» WHAT YOU SHOULD DO:
Below are records to repeat exactly. Omit the pictures from the copy.

Stored data entries:
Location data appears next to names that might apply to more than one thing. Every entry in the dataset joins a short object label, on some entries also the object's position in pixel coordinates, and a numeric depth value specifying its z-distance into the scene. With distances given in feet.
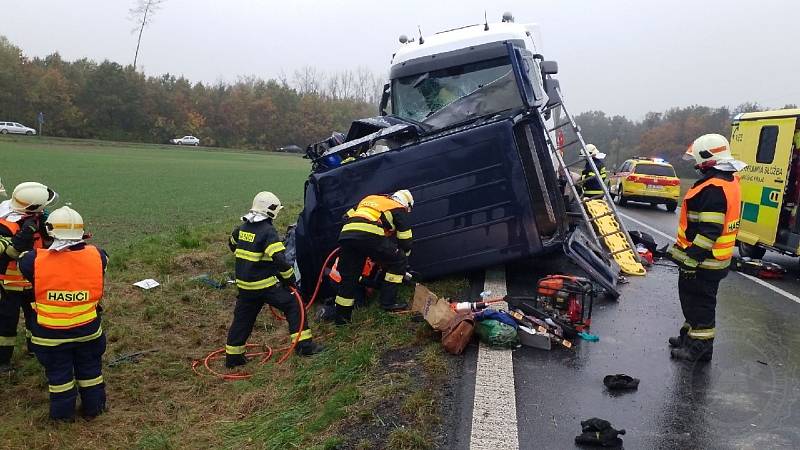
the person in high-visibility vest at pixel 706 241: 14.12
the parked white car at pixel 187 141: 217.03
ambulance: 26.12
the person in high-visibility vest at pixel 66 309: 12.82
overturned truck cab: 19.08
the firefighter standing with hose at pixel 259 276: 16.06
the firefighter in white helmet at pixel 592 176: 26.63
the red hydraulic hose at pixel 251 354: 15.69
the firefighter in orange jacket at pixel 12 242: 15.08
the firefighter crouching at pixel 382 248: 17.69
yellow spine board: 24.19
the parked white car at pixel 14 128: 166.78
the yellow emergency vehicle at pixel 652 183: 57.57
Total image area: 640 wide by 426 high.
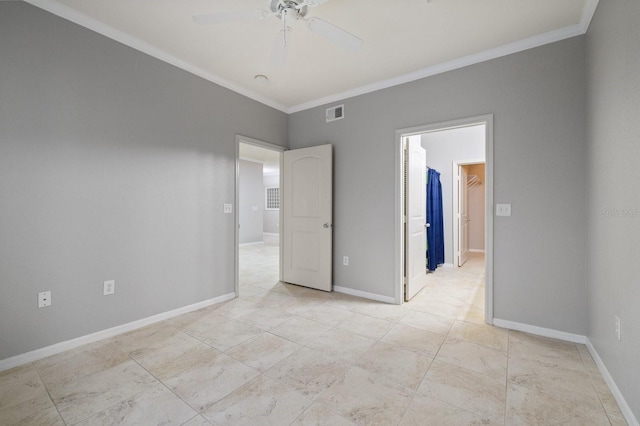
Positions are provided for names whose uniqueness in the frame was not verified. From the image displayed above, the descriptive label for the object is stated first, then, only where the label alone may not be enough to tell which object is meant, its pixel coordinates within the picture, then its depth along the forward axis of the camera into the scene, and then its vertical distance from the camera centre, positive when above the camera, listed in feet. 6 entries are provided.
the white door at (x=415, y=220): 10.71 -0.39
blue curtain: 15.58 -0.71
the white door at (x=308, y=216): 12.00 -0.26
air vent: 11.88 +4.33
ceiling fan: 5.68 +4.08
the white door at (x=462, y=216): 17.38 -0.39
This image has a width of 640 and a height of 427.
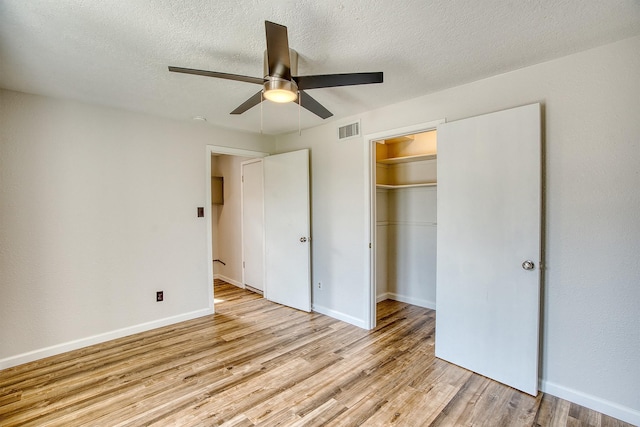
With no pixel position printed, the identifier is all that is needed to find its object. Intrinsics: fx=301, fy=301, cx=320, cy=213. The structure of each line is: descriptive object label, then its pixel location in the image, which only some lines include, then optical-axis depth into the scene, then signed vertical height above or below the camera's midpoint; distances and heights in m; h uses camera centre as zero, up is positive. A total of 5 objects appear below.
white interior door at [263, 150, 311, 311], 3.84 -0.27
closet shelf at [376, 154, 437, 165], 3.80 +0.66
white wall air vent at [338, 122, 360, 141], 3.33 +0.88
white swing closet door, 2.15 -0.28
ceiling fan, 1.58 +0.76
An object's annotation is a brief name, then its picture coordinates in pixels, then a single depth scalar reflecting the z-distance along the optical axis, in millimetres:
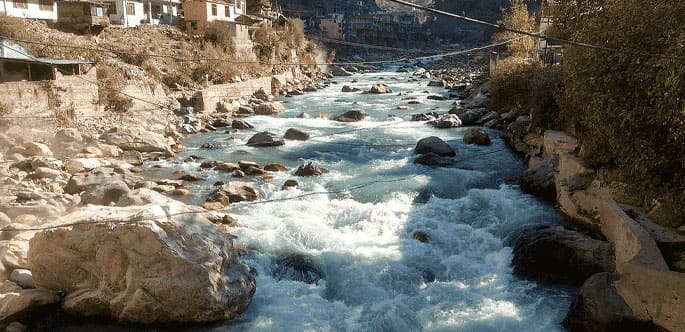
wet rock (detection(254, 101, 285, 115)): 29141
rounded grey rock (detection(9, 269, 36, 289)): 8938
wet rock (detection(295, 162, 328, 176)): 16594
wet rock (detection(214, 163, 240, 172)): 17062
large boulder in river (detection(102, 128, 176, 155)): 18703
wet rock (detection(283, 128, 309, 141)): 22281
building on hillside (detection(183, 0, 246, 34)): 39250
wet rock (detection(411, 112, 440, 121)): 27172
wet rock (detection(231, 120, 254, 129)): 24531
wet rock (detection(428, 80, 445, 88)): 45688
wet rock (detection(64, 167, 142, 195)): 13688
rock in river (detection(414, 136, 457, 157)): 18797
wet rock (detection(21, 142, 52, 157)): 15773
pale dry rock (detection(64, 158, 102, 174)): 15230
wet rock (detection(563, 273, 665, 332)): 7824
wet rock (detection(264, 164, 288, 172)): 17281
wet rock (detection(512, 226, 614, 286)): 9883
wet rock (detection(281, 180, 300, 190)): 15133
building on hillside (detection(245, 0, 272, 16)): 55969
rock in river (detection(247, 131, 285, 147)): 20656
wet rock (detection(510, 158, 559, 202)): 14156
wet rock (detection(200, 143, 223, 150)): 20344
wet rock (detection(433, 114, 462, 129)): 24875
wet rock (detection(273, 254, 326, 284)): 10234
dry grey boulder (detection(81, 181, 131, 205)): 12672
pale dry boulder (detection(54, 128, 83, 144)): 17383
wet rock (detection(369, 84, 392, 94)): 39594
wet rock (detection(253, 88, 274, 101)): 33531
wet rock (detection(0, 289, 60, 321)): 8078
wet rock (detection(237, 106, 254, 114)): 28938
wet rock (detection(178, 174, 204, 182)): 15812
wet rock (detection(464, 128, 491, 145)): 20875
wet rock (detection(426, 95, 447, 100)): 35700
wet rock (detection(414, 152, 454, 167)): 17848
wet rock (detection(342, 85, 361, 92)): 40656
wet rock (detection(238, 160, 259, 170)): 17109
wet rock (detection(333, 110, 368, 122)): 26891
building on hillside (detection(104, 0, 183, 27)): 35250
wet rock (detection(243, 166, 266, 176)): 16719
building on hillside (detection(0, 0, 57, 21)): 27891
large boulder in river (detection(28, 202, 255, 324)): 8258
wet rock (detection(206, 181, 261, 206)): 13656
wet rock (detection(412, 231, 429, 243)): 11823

» ANSWER FOR THIS EXERCISE:
Location data appears next to names that might apply to more than one thing. Every entry in the dataset joins a short object label, on some entries also the object's position in pixel coordinates, and a numeric depth value specifying its z-distance into the scene. With distances given in feet.
the person in high-visibility vest at pixel 706 241: 14.12
the parked white car at pixel 187 141: 217.03
ambulance: 26.12
the person in high-visibility vest at pixel 66 309: 12.82
overturned truck cab: 19.08
the firefighter standing with hose at pixel 259 276: 16.06
the firefighter in white helmet at pixel 592 176: 26.63
the red hydraulic hose at pixel 251 354: 15.69
the firefighter in orange jacket at pixel 12 242: 15.08
the firefighter crouching at pixel 382 248: 17.69
yellow spine board: 24.19
the parked white car at pixel 14 128: 166.78
the yellow emergency vehicle at pixel 652 183: 57.57
Total image area: 640 wide by 426 high.
Positions are provided for names whose uniqueness in the frame was not verified. From the image displayed above, the descriptive label for the object is stated first, then, only where the label alone may not be enough to tell which object is meant, its pixel coordinates within the picture, then its depth along the forward axis of the camera into the scene, and then its vertical distance from the camera centre, positive when above the camera, listed in feet. 6 entries are provided.
the white door at (x=415, y=220): 10.71 -0.39
blue curtain: 15.58 -0.71
the white door at (x=308, y=216): 12.00 -0.26
air vent: 11.88 +4.33
ceiling fan: 5.68 +4.08
the white door at (x=462, y=216): 17.38 -0.39
This image has a width of 640 and a height of 427.
With no pixel position printed, the identifier is all that is needed to find its object. Intrinsics: fx=301, fy=301, cx=320, cy=213. The structure of each line is: descriptive object label, then its pixel location in the image, which only some lines include, then optical-axis depth into the scene, then signed vertical height above or below the camera's midpoint; distances and heights in m; h uses camera centre as zero, up is positive. A total of 5 objects appear below.
white interior door at [263, 150, 311, 311], 3.84 -0.27
closet shelf at [376, 154, 437, 165], 3.80 +0.66
white wall air vent at [338, 122, 360, 141], 3.33 +0.88
white swing closet door, 2.15 -0.28
ceiling fan, 1.58 +0.76
An object's annotation is a brief name, then its picture coordinates in pixels, then a single depth scalar reflecting the z-distance along the optical axis, in millimetres:
wet rock (detection(254, 101, 285, 115)): 29141
rounded grey rock (detection(9, 269, 36, 289)): 8938
wet rock (detection(295, 162, 328, 176)): 16594
wet rock (detection(214, 163, 240, 172)): 17062
large boulder in river (detection(102, 128, 176, 155)): 18703
wet rock (detection(283, 128, 309, 141)): 22281
building on hillside (detection(183, 0, 246, 34)): 39250
wet rock (detection(411, 112, 440, 121)): 27172
wet rock (detection(231, 120, 254, 129)): 24531
wet rock (detection(428, 80, 445, 88)): 45688
wet rock (detection(64, 167, 142, 195)): 13688
rock in river (detection(414, 136, 457, 157)): 18797
wet rock (detection(21, 142, 52, 157)): 15773
pale dry rock (detection(64, 158, 102, 174)): 15230
wet rock (detection(563, 273, 665, 332)): 7824
wet rock (detection(264, 164, 288, 172)): 17281
wet rock (detection(512, 226, 614, 286)): 9883
wet rock (detection(281, 180, 300, 190)): 15133
building on hillside (detection(245, 0, 272, 16)): 55969
rock in river (detection(247, 131, 285, 147)): 20656
wet rock (detection(510, 158, 559, 202)): 14156
wet rock (detection(200, 143, 223, 150)): 20344
wet rock (detection(433, 114, 462, 129)): 24875
wet rock (detection(273, 254, 326, 284)): 10234
dry grey boulder (detection(81, 181, 131, 205)): 12672
pale dry boulder (detection(54, 128, 83, 144)): 17383
wet rock (detection(369, 84, 392, 94)): 39594
wet rock (detection(253, 88, 274, 101)): 33531
wet rock (detection(0, 289, 60, 321)): 8078
wet rock (detection(237, 106, 254, 114)): 28938
wet rock (detection(178, 174, 204, 182)): 15812
wet rock (detection(464, 128, 491, 145)): 20875
wet rock (detection(426, 95, 447, 100)): 35700
wet rock (detection(414, 152, 454, 167)): 17848
wet rock (detection(342, 85, 361, 92)): 40656
wet rock (detection(238, 160, 259, 170)): 17109
wet rock (detection(333, 110, 368, 122)): 26891
building on hillside (detection(104, 0, 183, 27)): 35250
wet rock (detection(243, 166, 266, 176)): 16719
building on hillside (detection(0, 0, 57, 21)): 27891
large boulder in river (detection(28, 202, 255, 324)): 8258
wet rock (detection(206, 181, 261, 206)): 13656
wet rock (detection(412, 231, 429, 243)): 11823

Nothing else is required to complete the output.